The leadership of ISIS is fully aware of this cause-and-effect dynamic. And according to its official magazine, that is precisely what they are striving to instigate with their terror attacks. ISIS wants to shrink what it calls the “gray zone” of coexistence and civilization between Westerners and Muslims. To this end, ISIS launches brutal attacks to provoke terror and hate that drive brutal Western reactions (oppression and atrocity) which, in turn, provoke terror and hate among Muslims, driving some of them to extremism. Thus, Western warmongers and Islamophobes become useful-idiot recruiters for the terrorists.

ISIS’s ultimate aim, in the tradition of its forefather Osama bin Laden, is eliminating the gray zone altogether by polarizing the whole world into two warring camps (the “Camp of [Salafist] Islam” and the “Crusader Camp”) locked in what the neocons call a “Clash of Civilizations.” Many neocons want this, too. The only difference between the neocons and ISIS is that each thinks its side will be the one to emerge victorious from this apocalyptic clash.

Trump is no neocon (indeed, he can be an effective critic of them). Nonetheless, his divisive rhetoric and endorsements of anti-Muslim oppression and atrocity play right into the extremists’ hands by helping them dwindle the gray zone and polarize the country and world.

Indeed, even without yet achieving political power, his demagogic influence over his followers is already yielding discord and violence. And even the Muslim-massacring Pentagon warned that a Muslim ban like the one Trump proposes would “bolster” ISIS’s narrative, “pit” the U.S. against the Muslim faith, and thus be “contrary to national security.”

With every Islamophobic blathering that tumbles out of his mouth, Trump stumps for ISIS. ISIS may end up cheering Trump’s election, just as Bin Laden cheered Bush’s.

Yet all the establishment office holders and seekers (both Democrat and Republican) fainting at Trump’s scandalous utterances must not be taken too seriously. As Glenn Greenwald has detailed, Trump’s policies are, in practical terms, not very different from their own. And as Noah Millman has pointed out, Trump’s “fascism,” aside from the added dangers of it being expressed in populist form, is basically in line with the fascistic direction this country has been heading down for a decade and a half.

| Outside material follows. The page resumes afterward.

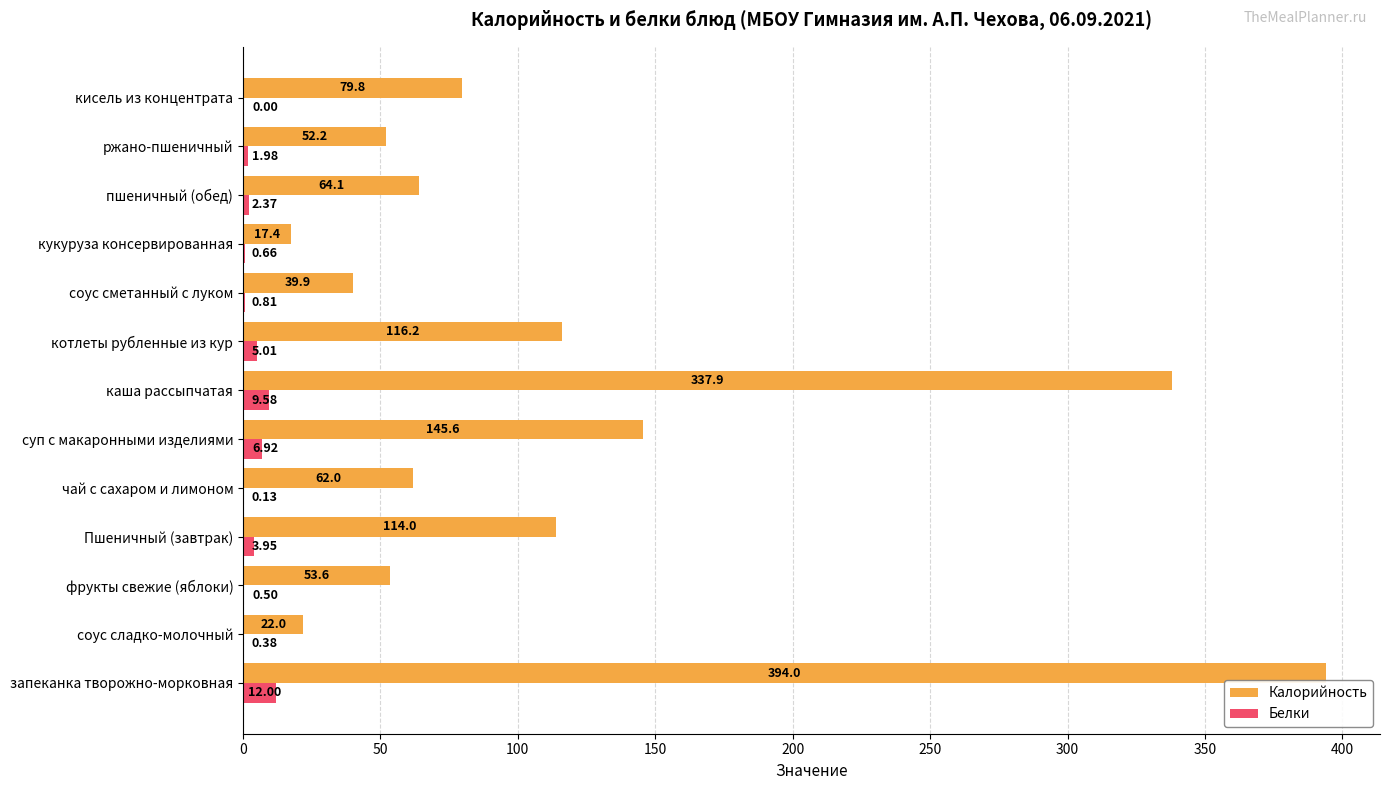

Which series has the largest total across all categories?

Калорийность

Trump expresses the same kind of ugliness the U.S. establishment perpetrates every day. The main difference is that Trump doesn’t mince words or drape his cruelties with euphemism. This is yet another Trump/ISIS parallel. ISIS is no less murderous than the U.S. government. It just prefers to trumpet and broadcast its atrocities over LiveLeak, while Washington strives to mask and hide the civilian carnage of its bombs.

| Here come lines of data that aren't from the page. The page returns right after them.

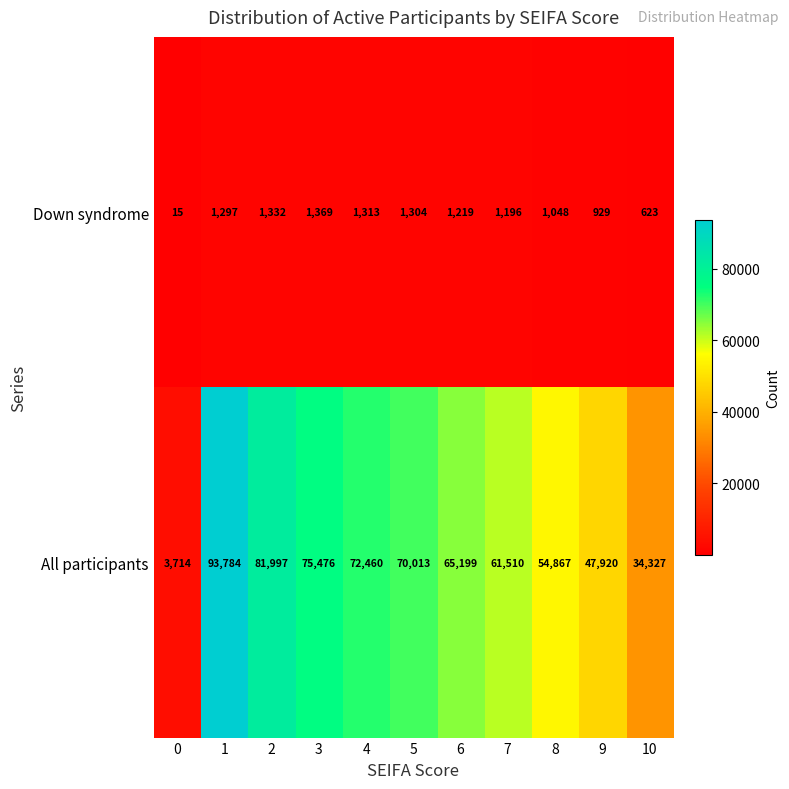

What is the difference between the maximum and minimum values in the All participants series?

90070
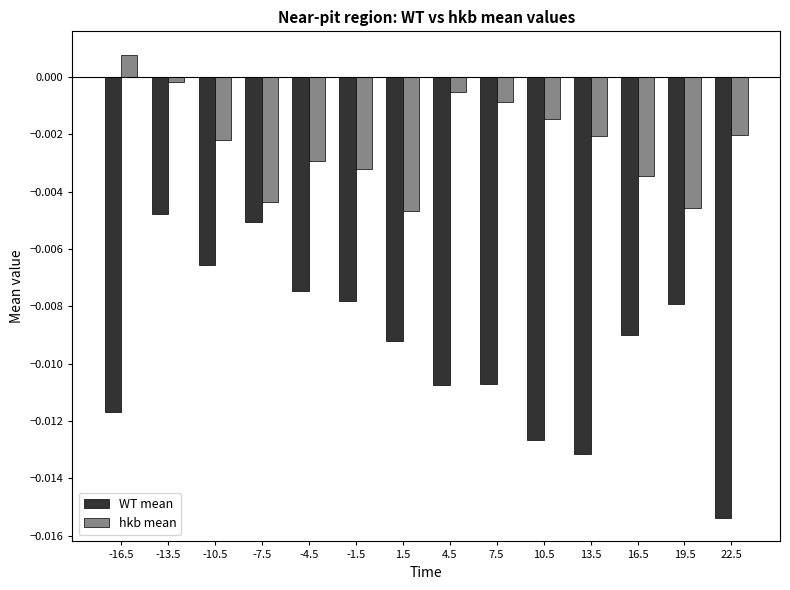

What is the label of the 5th bar from the right?

10.5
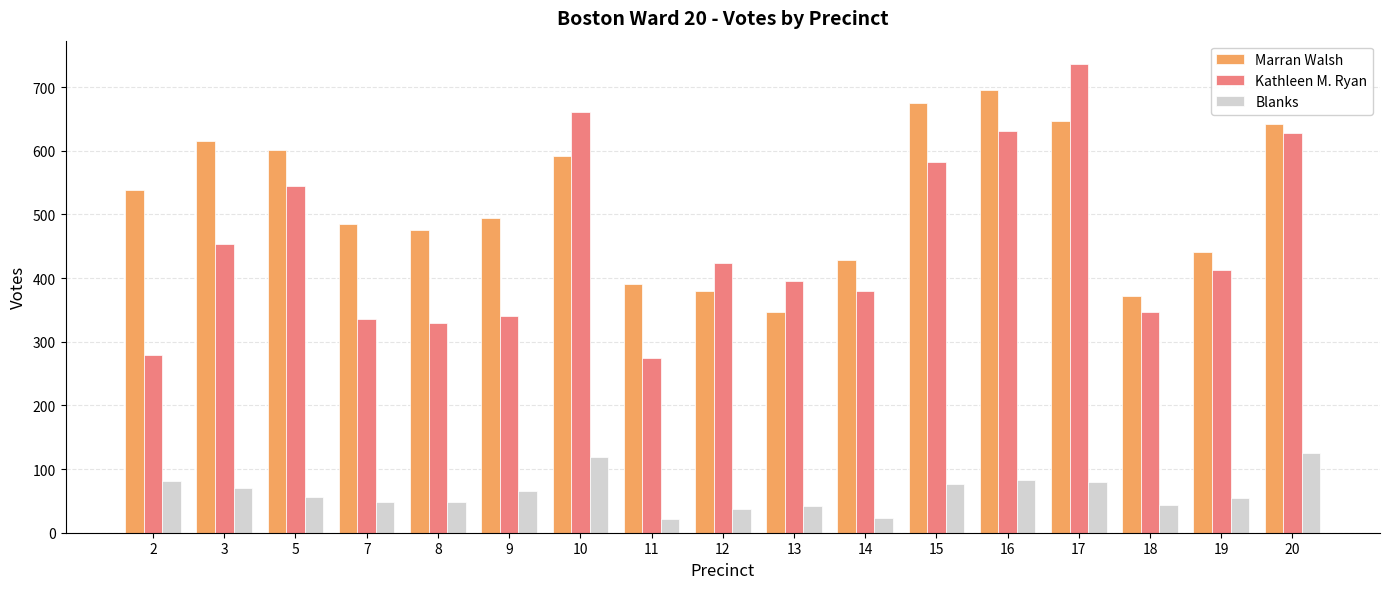

What is the difference between the maximum and second lowest values in the Kathleen M. Ryan series?

457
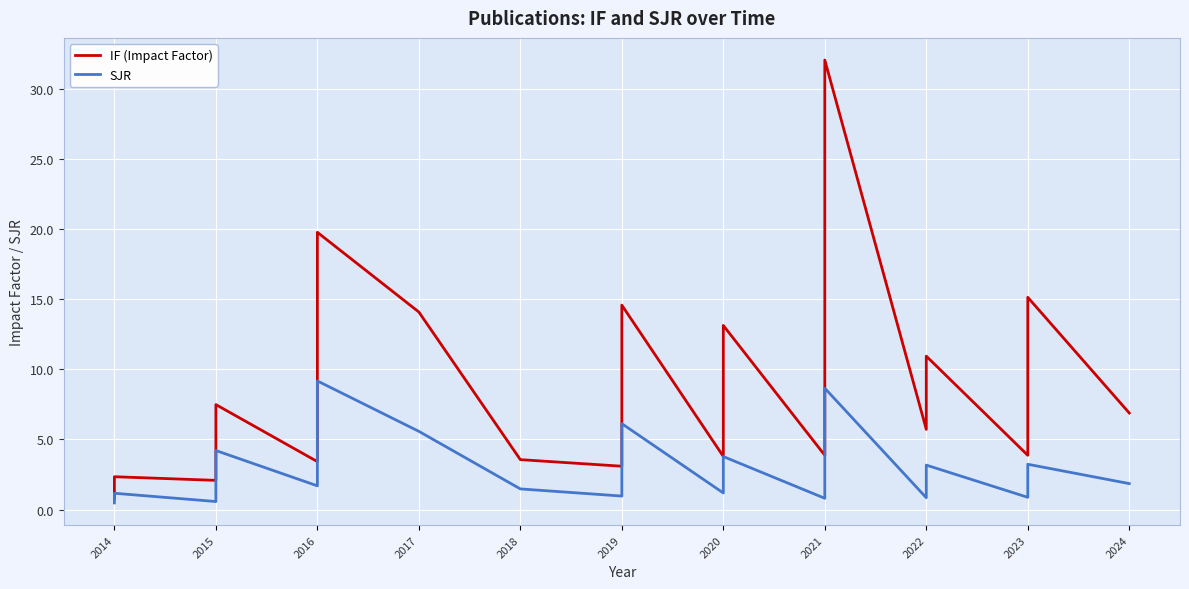

True or false: IF (Impact Factor) and SJR cross at least once.

False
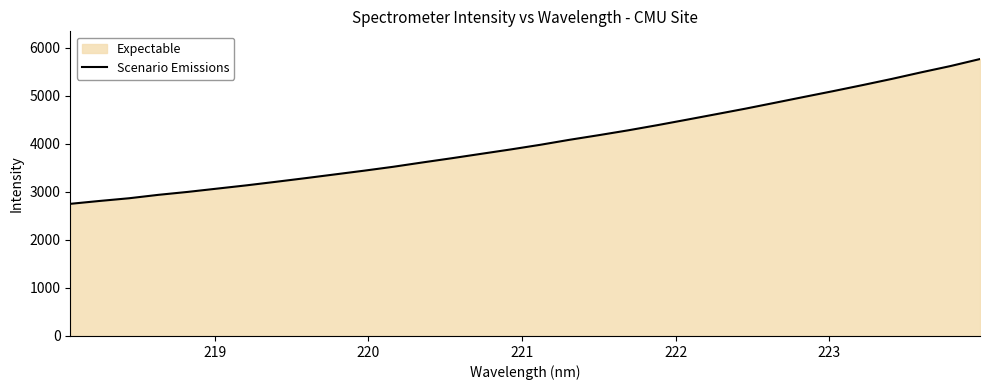

What is the smallest value displayed?

2752.8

Moreover, Trump, like ISIS, is not some spontaneous blight that appeared out of the blue. Both owe their rise to the establishment policies of the past 14 years. ISIS was seeded in Bush’s Iraq War and blossomed out of Obama’s Syrian jihad. And Trump’s grassroots support was planted with the yield of Washington’s terrorist-proliferating foreign policy, as well as blue-collar frustration (unjustly taken out on immigrants) with an economy made moribund by Washington’s prodigious spending, bailouts, endless monetary expansion, and other forms of crony capitalism.

Trump and ISIS are both creatures of the very Washington establishment that now denounces them. They are just as much symptoms as they are pathogens. The underlying disease is our own statist ideology that lets our government run rampant, engendering the emergence of such fiends.

To truly address the threats posed by Trump and ISIS, it is not enough to denounce them as fascists and Islamo-fascists. We must also renounce the semi-fascist statism our entire society harbors, or we will never be free of more blatant fascists seeking to divide and conquer.